EGGLESS N’ BUTTERLESS CUPCAKES (WHOLE WHEAT)
Guilt-free, dainty delights which are spongy, moist, and very very delicious.
I had planned to post some non-veg recipes in response to constant requests I have been receiving from my non-vegetarian friends. But they would have hated me if I did it now, when Navratri has already started. So here I am with a pure vegetarian recipe. Stay tuned for more coming up all the next week.
Not only egg free, these cupcakes are also free from any butter or refined flour. Sugar too I wanted to omit completely, but was unsure if cupcakes will rise that nicely skipping sugar and egg both from the same recipe altogether. So took a midway approach with jaggery, and it worked superbly.
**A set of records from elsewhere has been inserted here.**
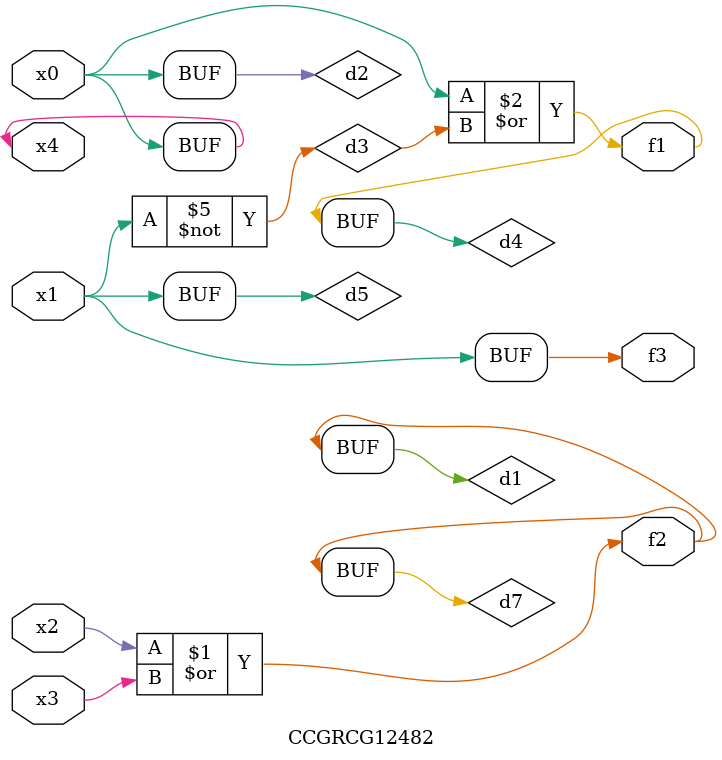
<source format=v>
module CCGRCG12482(
	input x0, x1, x2, x3, x4,
	output f1, f2, f3
);

	wire d1, d2, d3, d4, d5, d6, d7;

	or (d1, x2, x3);
	buf (d2, x0, x4);
	not (d3, x1);
	or (d4, d2, d3);
	not (d5, d3);
	nand (d6, d1, d3);
	or (d7, d1);
	assign f1 = d4;
	assign f2 = d7;
	assign f3 = d5;
endmodule

</source>
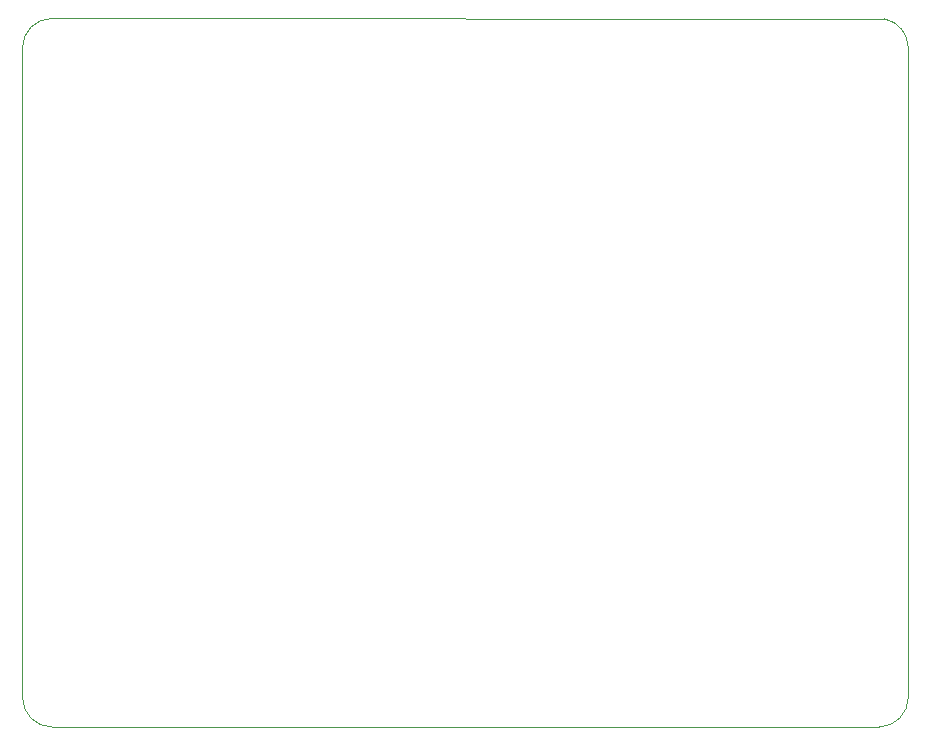
<source format=gbr>
%TF.GenerationSoftware,KiCad,Pcbnew,(5.1.8)-1*%
%TF.CreationDate,2021-08-18T15:50:37+02:00*%
%TF.ProjectId,Haubenblitzer_Treiber,48617562-656e-4626-9c69-747a65725f54,rev?*%
%TF.SameCoordinates,Original*%
%TF.FileFunction,Profile,NP*%
%FSLAX46Y46*%
G04 Gerber Fmt 4.6, Leading zero omitted, Abs format (unit mm)*
G04 Created by KiCad (PCBNEW (5.1.8)-1) date 2021-08-18 15:50:37*
%MOMM*%
%LPD*%
G01*
G04 APERTURE LIST*
%TA.AperFunction,Profile*%
%ADD10C,0.050000*%
%TD*%
G04 APERTURE END LIST*
D10*
X95000000Y-132500000D02*
X95000000Y-187500000D01*
X22500000Y-130000000D02*
X92990290Y-130048548D01*
X20000000Y-187500000D02*
X20000000Y-132500000D01*
X20000000Y-132500000D02*
G75*
G02*
X22500000Y-130000000I2500000J0D01*
G01*
X92990290Y-130048548D02*
G75*
G02*
X95000000Y-132500000I-490290J-2451452D01*
G01*
X92500000Y-190000000D02*
X22500000Y-190000000D01*
X95000000Y-187500000D02*
G75*
G02*
X92500000Y-190000000I-2500000J0D01*
G01*
X22500000Y-190000000D02*
G75*
G02*
X20000000Y-187500000I0J2500000D01*
G01*
M02*

</source>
Cupcake is something that can be had anytime of the day: breakfast, snacks, as tea partner, a tiffin-box dish, or even as an after lunch dessert. With a very short baking time, they are super-duper easy to make. Just whisk up the ingredients and pop them in the oven. That simple…now anyone can do that. So, let us begin!
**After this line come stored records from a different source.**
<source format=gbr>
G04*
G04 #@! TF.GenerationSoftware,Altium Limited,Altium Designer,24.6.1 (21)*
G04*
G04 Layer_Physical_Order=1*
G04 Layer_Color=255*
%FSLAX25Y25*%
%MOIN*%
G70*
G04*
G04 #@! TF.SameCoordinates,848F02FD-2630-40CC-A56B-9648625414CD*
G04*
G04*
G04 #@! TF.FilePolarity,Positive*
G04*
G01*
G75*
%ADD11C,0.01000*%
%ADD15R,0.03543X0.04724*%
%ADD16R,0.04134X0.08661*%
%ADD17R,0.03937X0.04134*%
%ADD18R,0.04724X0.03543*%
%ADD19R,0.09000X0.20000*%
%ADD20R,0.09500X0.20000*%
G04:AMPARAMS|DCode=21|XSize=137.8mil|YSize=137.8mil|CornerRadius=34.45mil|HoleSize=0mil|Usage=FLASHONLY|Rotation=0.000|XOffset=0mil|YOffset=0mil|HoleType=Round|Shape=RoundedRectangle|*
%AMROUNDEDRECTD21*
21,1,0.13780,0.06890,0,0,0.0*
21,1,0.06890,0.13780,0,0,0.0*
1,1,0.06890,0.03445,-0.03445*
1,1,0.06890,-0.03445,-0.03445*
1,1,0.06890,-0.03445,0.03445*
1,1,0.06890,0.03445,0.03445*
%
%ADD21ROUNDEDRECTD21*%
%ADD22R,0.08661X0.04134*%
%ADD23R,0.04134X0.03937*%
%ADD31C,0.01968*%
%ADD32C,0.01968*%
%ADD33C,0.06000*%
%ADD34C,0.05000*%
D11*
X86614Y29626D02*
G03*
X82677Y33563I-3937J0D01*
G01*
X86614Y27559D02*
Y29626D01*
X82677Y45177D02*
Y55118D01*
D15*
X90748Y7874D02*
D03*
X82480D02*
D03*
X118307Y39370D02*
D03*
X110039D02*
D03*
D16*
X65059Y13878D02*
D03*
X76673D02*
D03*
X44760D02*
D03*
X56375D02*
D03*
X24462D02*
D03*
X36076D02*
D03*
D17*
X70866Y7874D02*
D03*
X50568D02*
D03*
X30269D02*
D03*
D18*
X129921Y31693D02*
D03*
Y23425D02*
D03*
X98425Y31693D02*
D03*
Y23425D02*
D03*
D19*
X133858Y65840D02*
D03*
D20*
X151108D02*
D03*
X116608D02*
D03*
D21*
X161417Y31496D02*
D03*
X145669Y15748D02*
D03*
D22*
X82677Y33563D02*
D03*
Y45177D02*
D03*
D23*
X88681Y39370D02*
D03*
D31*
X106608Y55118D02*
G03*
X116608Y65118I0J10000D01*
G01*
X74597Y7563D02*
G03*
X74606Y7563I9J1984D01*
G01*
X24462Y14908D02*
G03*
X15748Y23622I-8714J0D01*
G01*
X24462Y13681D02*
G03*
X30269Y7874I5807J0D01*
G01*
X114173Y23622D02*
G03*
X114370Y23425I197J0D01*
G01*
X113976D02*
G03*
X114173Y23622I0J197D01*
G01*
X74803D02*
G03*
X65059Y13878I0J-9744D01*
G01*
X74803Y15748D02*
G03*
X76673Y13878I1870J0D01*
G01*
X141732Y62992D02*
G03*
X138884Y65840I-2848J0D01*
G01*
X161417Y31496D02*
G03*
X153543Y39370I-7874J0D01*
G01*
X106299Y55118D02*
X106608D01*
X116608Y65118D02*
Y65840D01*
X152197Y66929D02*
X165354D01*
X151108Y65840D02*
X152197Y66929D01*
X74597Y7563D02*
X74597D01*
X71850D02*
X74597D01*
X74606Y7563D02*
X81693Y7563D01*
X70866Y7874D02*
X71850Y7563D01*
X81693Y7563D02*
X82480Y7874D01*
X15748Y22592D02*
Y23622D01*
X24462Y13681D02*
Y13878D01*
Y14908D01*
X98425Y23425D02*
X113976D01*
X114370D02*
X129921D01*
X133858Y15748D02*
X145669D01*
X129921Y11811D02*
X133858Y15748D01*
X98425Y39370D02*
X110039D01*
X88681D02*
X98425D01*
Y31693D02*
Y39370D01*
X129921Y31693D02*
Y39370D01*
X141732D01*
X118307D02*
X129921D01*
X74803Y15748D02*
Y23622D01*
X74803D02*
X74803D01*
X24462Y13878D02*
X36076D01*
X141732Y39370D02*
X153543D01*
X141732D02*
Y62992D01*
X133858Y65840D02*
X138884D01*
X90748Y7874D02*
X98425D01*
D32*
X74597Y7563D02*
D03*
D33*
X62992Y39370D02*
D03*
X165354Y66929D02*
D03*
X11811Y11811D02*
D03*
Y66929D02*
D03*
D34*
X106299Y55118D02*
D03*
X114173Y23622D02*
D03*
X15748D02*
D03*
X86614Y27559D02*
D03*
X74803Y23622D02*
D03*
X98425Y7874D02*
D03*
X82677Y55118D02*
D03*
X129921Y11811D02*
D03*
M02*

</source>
EGGLESS N' BUTTERLESS CUPCAKES (WHOLEWHEAT)
- Wholewheat flour- 1 cup
- Baking powder- 1 tsp
- Baking soda- ½ tsp
- Salt- a pinch
- Semi-sweet chocolate chips optional- ¼ cup
- Warm water- ½ cup
- Sugar- ¼ cup
- Jaggery block/powdered- ¼ cup
- Vinegar- ½ tsp
- Warm milk- ½ cup
- Vanilla essence- 2 tsp
- Olive oil- 3 tbs
In a large bowl, sieve the dry ingredients together and keep aside.
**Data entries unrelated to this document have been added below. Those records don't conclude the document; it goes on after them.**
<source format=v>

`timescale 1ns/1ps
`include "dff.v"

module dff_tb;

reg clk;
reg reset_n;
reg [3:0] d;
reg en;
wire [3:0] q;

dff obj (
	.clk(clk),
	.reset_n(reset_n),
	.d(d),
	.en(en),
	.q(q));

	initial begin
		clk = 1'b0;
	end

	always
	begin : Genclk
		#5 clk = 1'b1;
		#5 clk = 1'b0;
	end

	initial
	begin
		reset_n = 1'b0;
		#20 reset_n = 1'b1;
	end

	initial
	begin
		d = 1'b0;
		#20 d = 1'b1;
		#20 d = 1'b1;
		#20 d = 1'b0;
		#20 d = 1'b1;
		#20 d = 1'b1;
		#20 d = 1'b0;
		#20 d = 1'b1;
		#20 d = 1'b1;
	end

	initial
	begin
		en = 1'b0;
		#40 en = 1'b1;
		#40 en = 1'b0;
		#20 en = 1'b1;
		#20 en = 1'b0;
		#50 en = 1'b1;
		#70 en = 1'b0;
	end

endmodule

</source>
In ½ cup of warm milk, add vinegar and let it curdle for 5 minutes.
In another cup, take warm water and dissolve sugar and jaggery in it.
Add the curdled milk, water, vanilla essence and olive oil into the dry flour mixture and whisk until just combined (do not over beat)
Pour the runny cake batter into muffin/ cupcake molds
Bake in a pre-heated oven at 180 deg C for 10-15 minutes or until an inserted skewer comes out clean.
Take the cupcakes out and let them rest for 10 minutes before demolding.